DIABETIC NEUROPATHIC CACHEXIA

Clinical Features

DNC is very rare but can be the presenting manifestation of DM.^51–53 This form of diabetic neuropathy is more common in men (usually associated with type 2 DM) than in women (most cases associated with type 1 DM) and generally occurs in their sixth or seventh decade of life. Patients with DNC develop an abrupt onset of severe generalized painful paresthesias involving the trunk and all four limbs, usually setting off significant precipitous weight loss. Mild sensory loss may be detected on examination along with reduced muscle stretch reflexes. Weakness and atrophy are evident in some patients. DNC tends to gradually improve spontaneously, usually preceded by recovery of the weight loss. Rarely, DNC can recur.

Laboratory Features

Cerebrospinal fluid (CSF) protein may be increased. SNAPs may be absent or have very low amplitudes.^51,52 Normal or slightly diminished compound muscle action potential (CMAP) amplitudes with mild slowing of conduction velocities can also be observed. Needle EMG typically demonstrates evidence of active denervation in the form of fibrillation potentials and positive waves in affected muscles.

Histopathology

Nerve biopsies demonstrate severe loss of large myelinated axons with relative sparing of small myelinated and unmyelinated fibers.⁵²

Pathogenesis

The pathogenic basis for the disorder is not known.

Treatment

Most patients improve spontaneously, with control over the DM within 1–3 years. Symptomatic treatment of the painful paresthesias is the same as that described for DSPN.
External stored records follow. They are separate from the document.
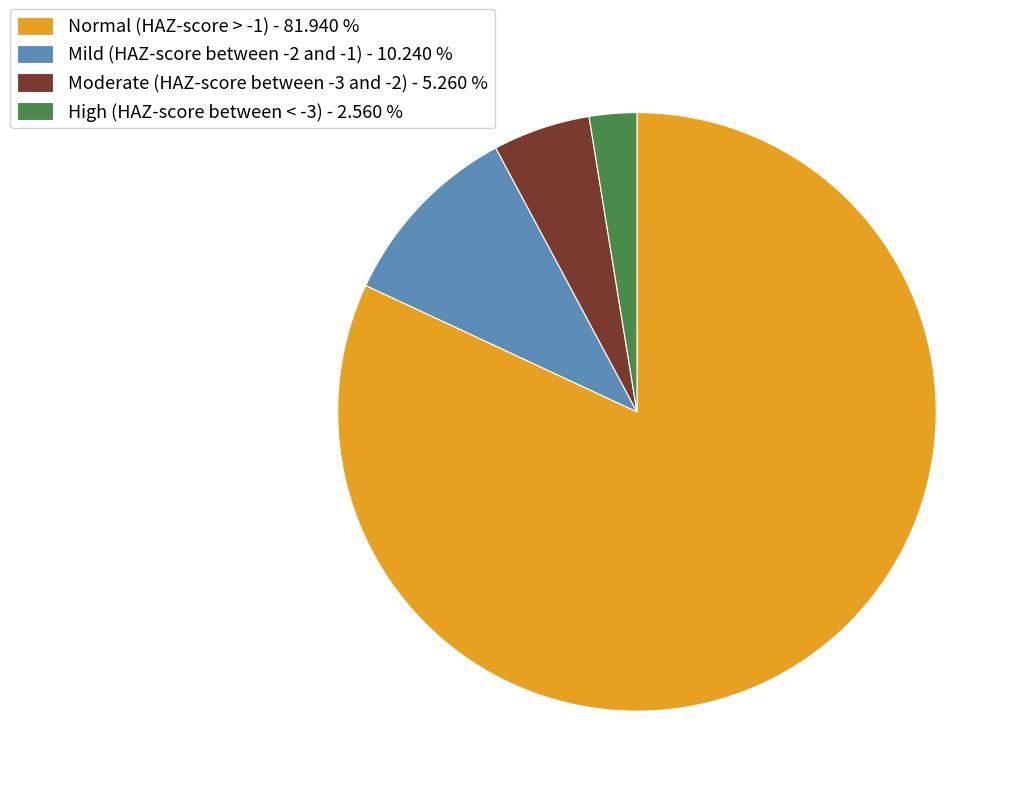

The Normal (HAZ-score > -1) slice represents 74% of the pie. True or false?

False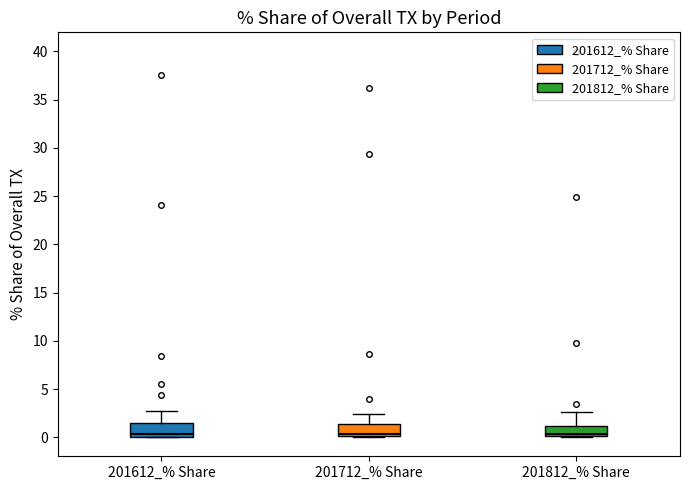

Reading left to right, read every box against the y-axis: the position of its median line, the range the box covers, and the ends of its whiskers. The values are not printed on the chart, so give them approximately, as read against the axis.

201612_% Share: median 0.5, box 0.0 to 1.5, whiskers 0.0 to 3.0
201712_% Share: median 0.5, box 0.0 to 1.5, whiskers 0.0 to 2.5
201812_% Share: median 0.5, box 0.0 to 1.0, whiskers 0.0 to 2.5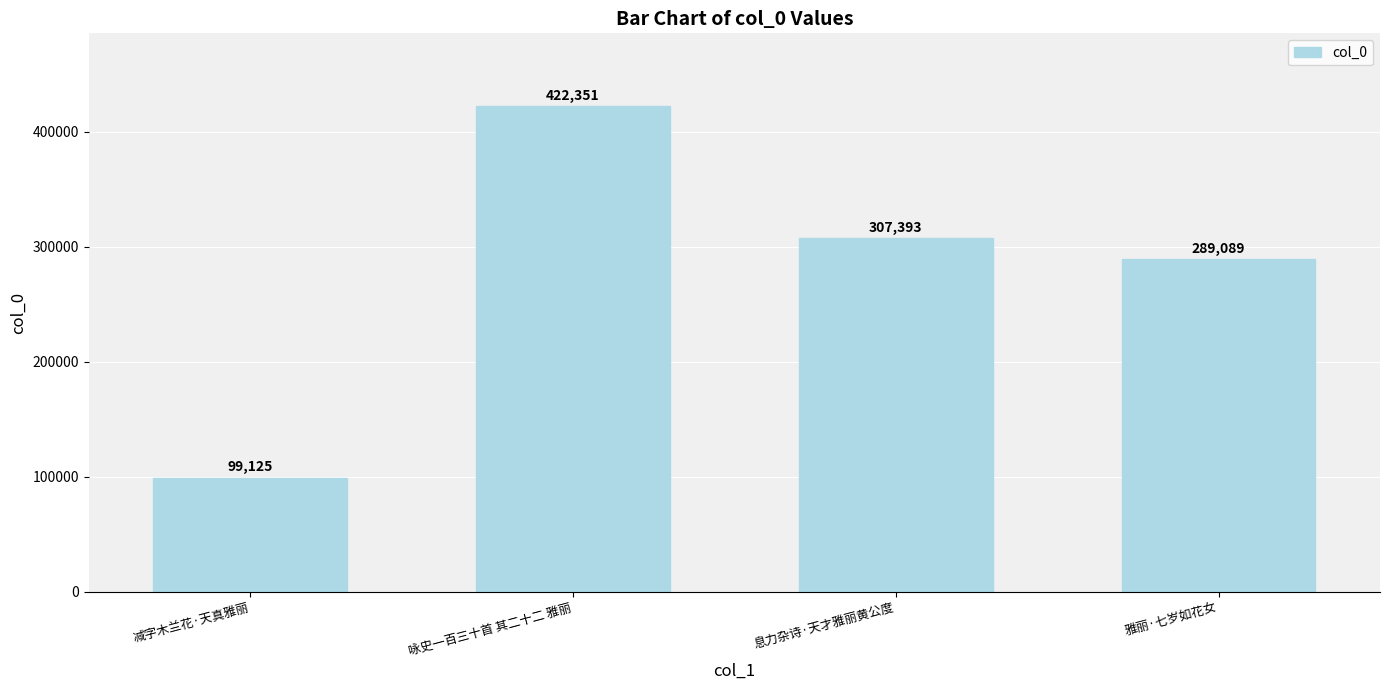

List the labels in order of value, largest first.

咏史一百三十首 其二十二 雅丽, 息力杂诗·天才雅丽黄公度, 雅丽·七岁如花女, 减字木兰花·天真雅丽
DIABETIC POLYRADICULOPATHY OR RADICULOPLEXUS NEUROPATHY

Two categories of diabetic radiculoplexus neuropathy can be made on the basis of clinical differences: (1) the more common asymmetric, painful, radiculoplexus neuropathy (i.e., diabetic amyotrophy) and (2) the rare symmetric, relatively painless, radiculoplexus neuropathy.⁵⁴ The latter form is controversial. It may represent chronic inflammatory demyelinating polyneuropathy (CIDP) in a patient with diabetes, a distinct form of diabetic neuropathy, or may just fall within the spectrum of diabetic amyotrophy.